##### Input for this task

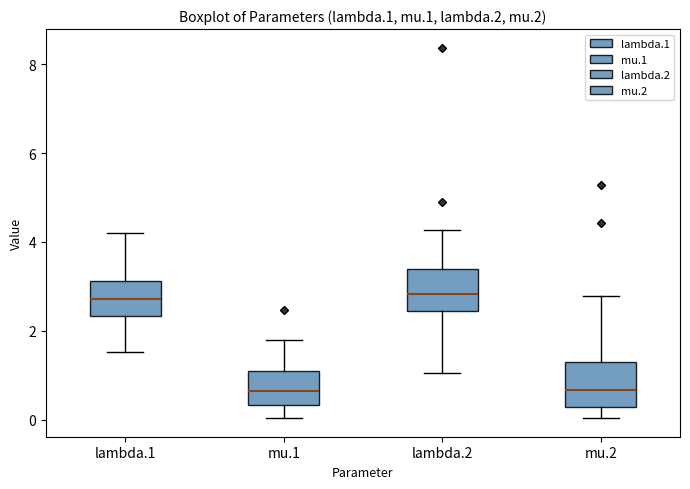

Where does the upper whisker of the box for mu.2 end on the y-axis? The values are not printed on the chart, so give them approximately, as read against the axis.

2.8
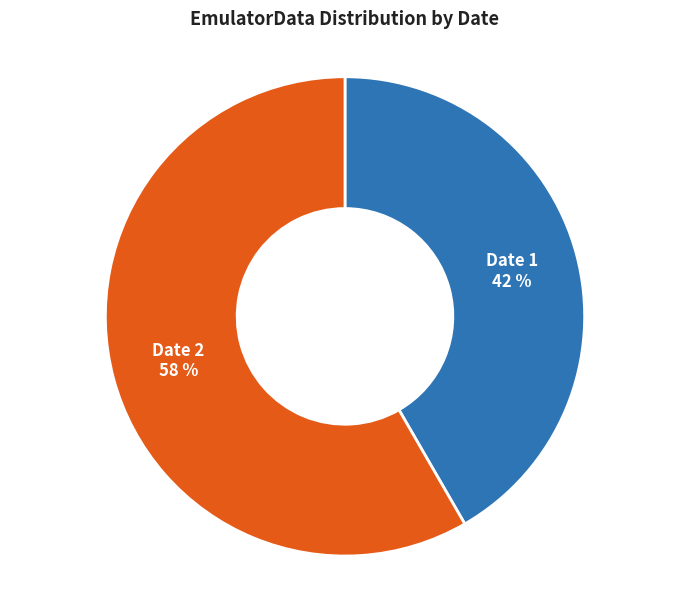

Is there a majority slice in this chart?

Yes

##########
##### Input for this task

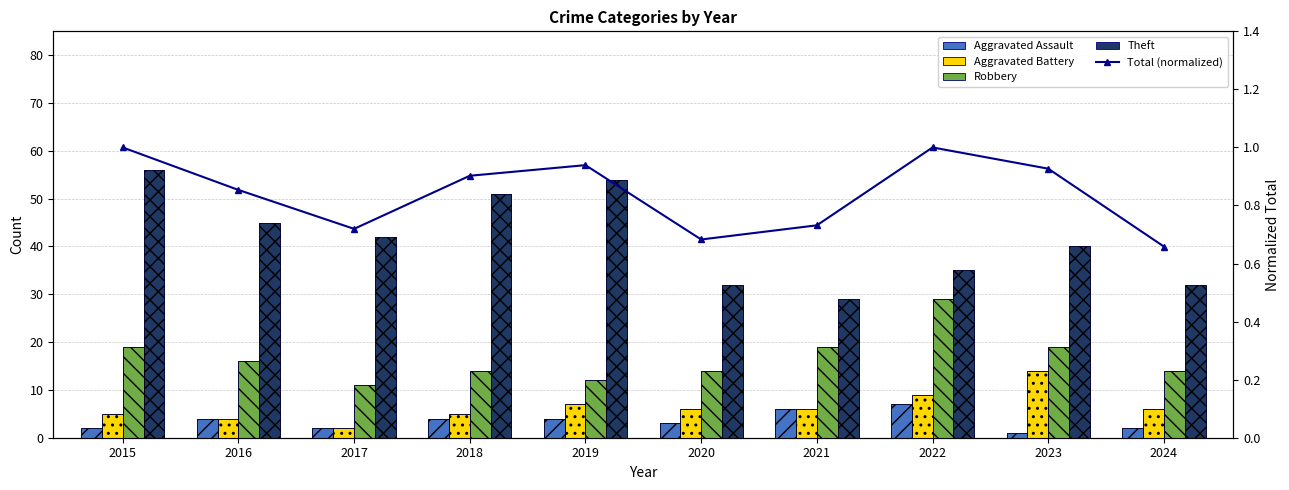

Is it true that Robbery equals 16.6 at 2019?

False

##########

> **Problem to work on**: Turn the material from the line containing "Where does the" up to and including the line containing "Is there a majority slice in this chart?" into a numbered list, dropping blank lines. Leave the pictures out of the list.

> **Written solution**:
1. Where does the upper whisker of the box for mu.2 end on the y-axis? The values are not printed on the chart, so give them approximately, as read against the axis.
2. 2.8
3. Is there a majority slice in this chart?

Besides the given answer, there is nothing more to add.